HIRVATİSTAN, KARADAĞ, BOSNA-HERSEK GEZİSİ- (3.Gün) Zadar-Sibenik-Trogir-Split
Sabahleyin erkenden kalktık. Tüm gece müzik sesi hiç kesilmedi. Otelimizin balkonundan dün geceki festivalin yapıldığı komşu otel gözüküyor. Sabah saat 07:00 olmuş ve hala bir masada, bir grup şarkılarını söylüyorlar.
Biograd sahilini gezdik. Küçücük ama çok güzel bir şehir. Zadar şehrini ziyaret etmek için tekrar geri dönmemiz lazım, çünkü kaldığımız otelin yeri olan Biograd, Zadar’a göre daha aşağıda.
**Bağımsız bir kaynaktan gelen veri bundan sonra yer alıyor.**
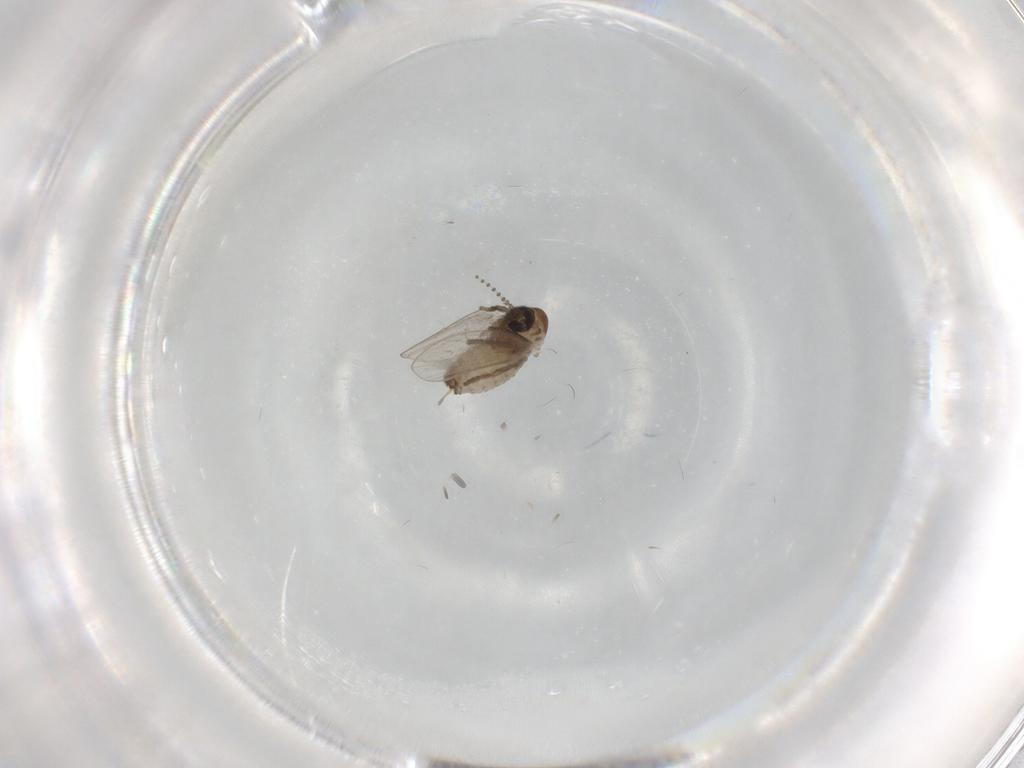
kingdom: Animalia
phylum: Arthropoda
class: Insecta
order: Diptera
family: Psychodidae
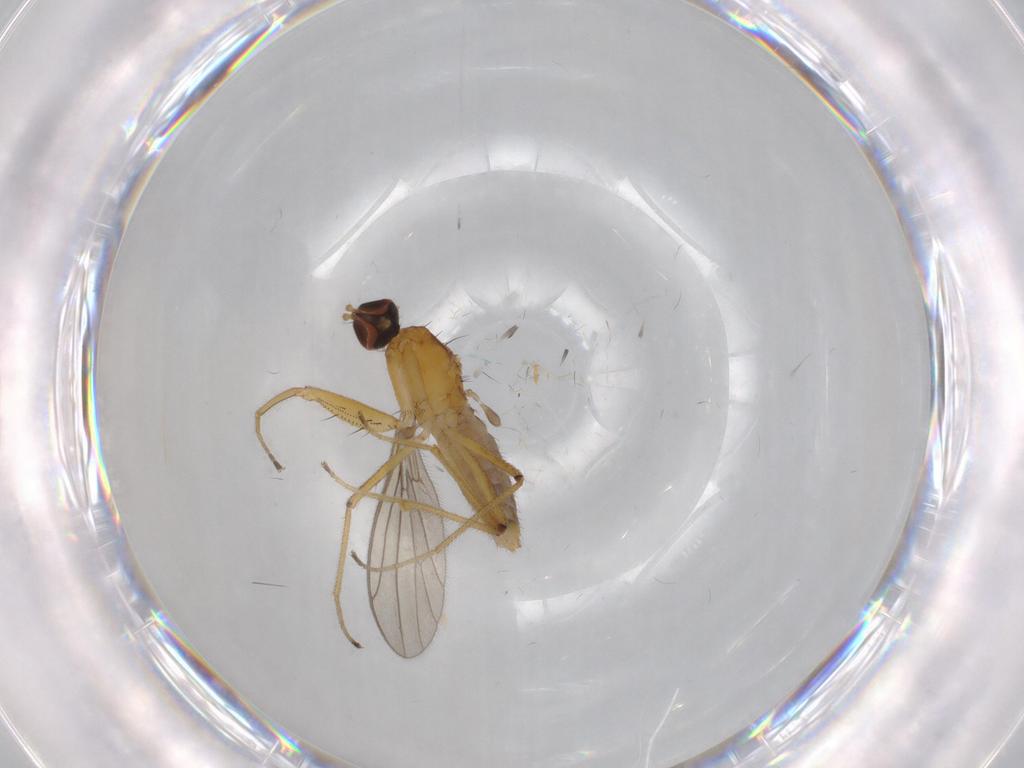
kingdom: Animalia
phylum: Arthropoda
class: Insecta
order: Diptera
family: Empididae
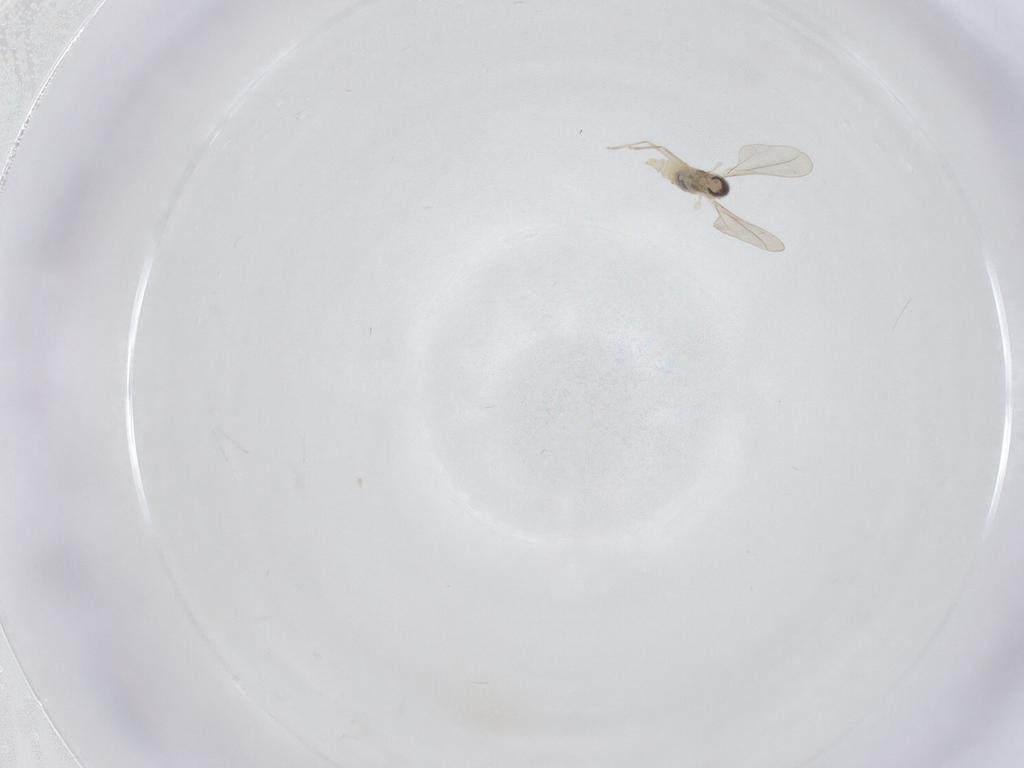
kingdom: Animalia
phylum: Arthropoda
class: Insecta
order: Diptera
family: Cecidomyiidae
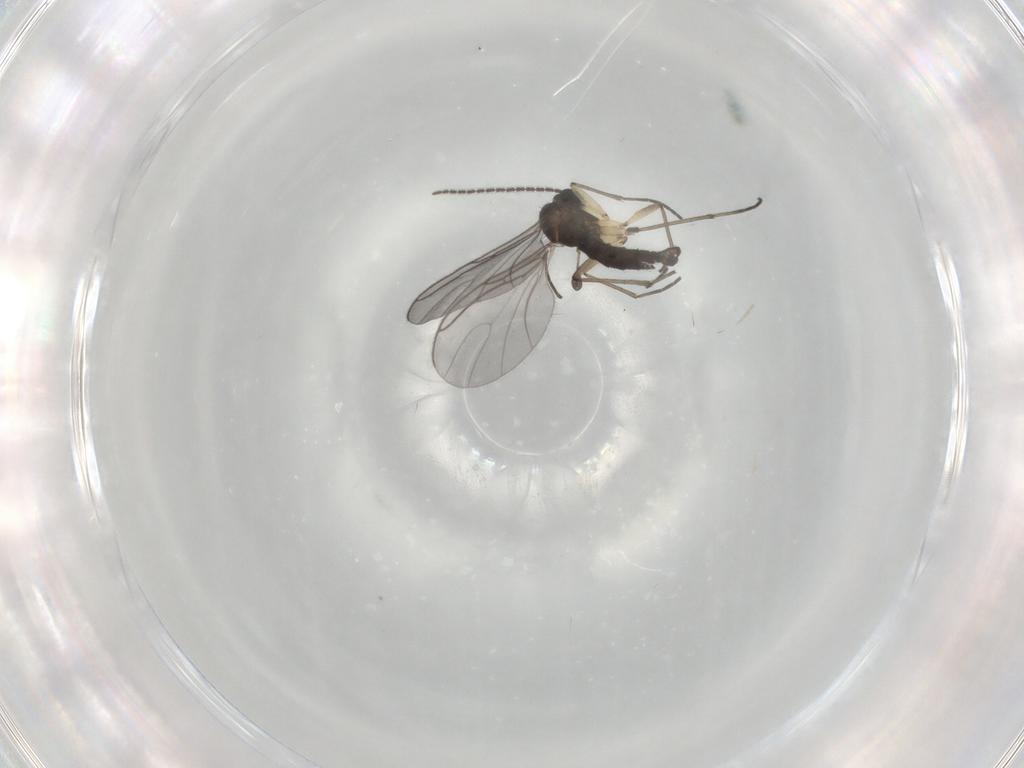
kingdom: Animalia
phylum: Arthropoda
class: Insecta
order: Diptera
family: Sciaridae
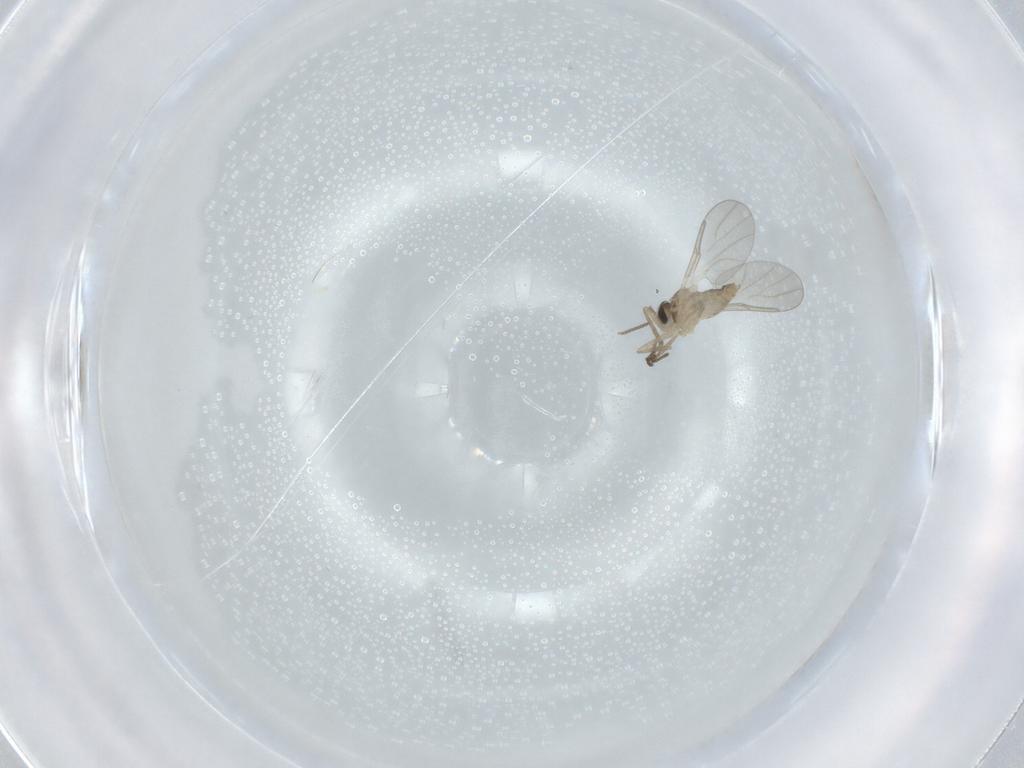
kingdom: Animalia
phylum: Arthropoda
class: Insecta
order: Diptera
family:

Hırvatistan’ın en çok ziyaret edilen bölümü hiç şüphesiz ki Dalmaçya kıyıları. Bizde bir gün önceki Plitvice maceramız sonrası Zadar’a vararak, Dalmaçya Kıyılarına ayak basmış ve Adriyatik Denizi kıyılarına da ulaşmış olduk.
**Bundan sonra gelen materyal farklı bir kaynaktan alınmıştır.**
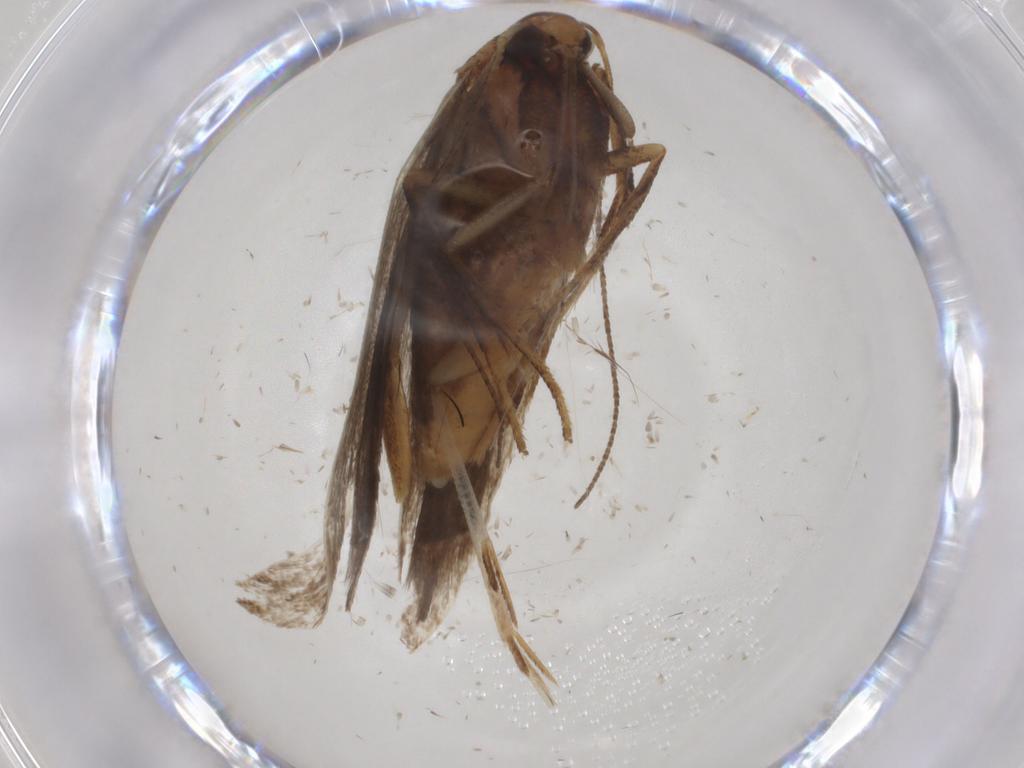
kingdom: Animalia
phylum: Arthropoda
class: Insecta
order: Lepidoptera
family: Gelechiidae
Macar Kralı Ladislaus 1409’da Zadar dahil bölgeyi 100.000 Duka altını karşılığı Venediklilere satınca, bundan sonra bölgede İtalyan yaşam tarzı ve eserleri hakim olmuş.
Eski Zadar şehri bir yarımada üzerine kurulu. İki kapısı mevcut. Otobüsümüz Zadar’a varınca rehberle deniz tarafındaki kapıda buluştuk. Otobüste bekleme yaparken bir küçük delikanlının beyaz bir papaz giysisi ve elinde bir muma benzer obje ile anne ve babasının yanında durduğunu gördük. Meğerse çocuğun ilk vaftiz töreni sonrası imiş.
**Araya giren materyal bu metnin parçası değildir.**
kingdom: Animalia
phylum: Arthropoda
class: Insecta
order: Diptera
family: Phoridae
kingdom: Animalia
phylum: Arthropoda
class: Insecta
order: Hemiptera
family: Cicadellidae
Deniz kapısı, eski bir Roma kapısı üzerine, 1573 yılında Michele Sanmicheli tarafından yeniden yapım olan bir kapı. Kapının içinden geçtikten sonra karşımıza çıkan evin yan duvarı savaştan kalma kurşun izleri ile dolu. Çok daha dramatik örneklerini Bosna Hersek topraklarında göreceğimizi bilmeden “savaşta çok çekmişler” diye düşündük. Ama Bosna da gördüklerimiz karşısında bu duvar hafif bir örnekmiş. Gerçi savaşın azı çoğu değil, hepsi kötü.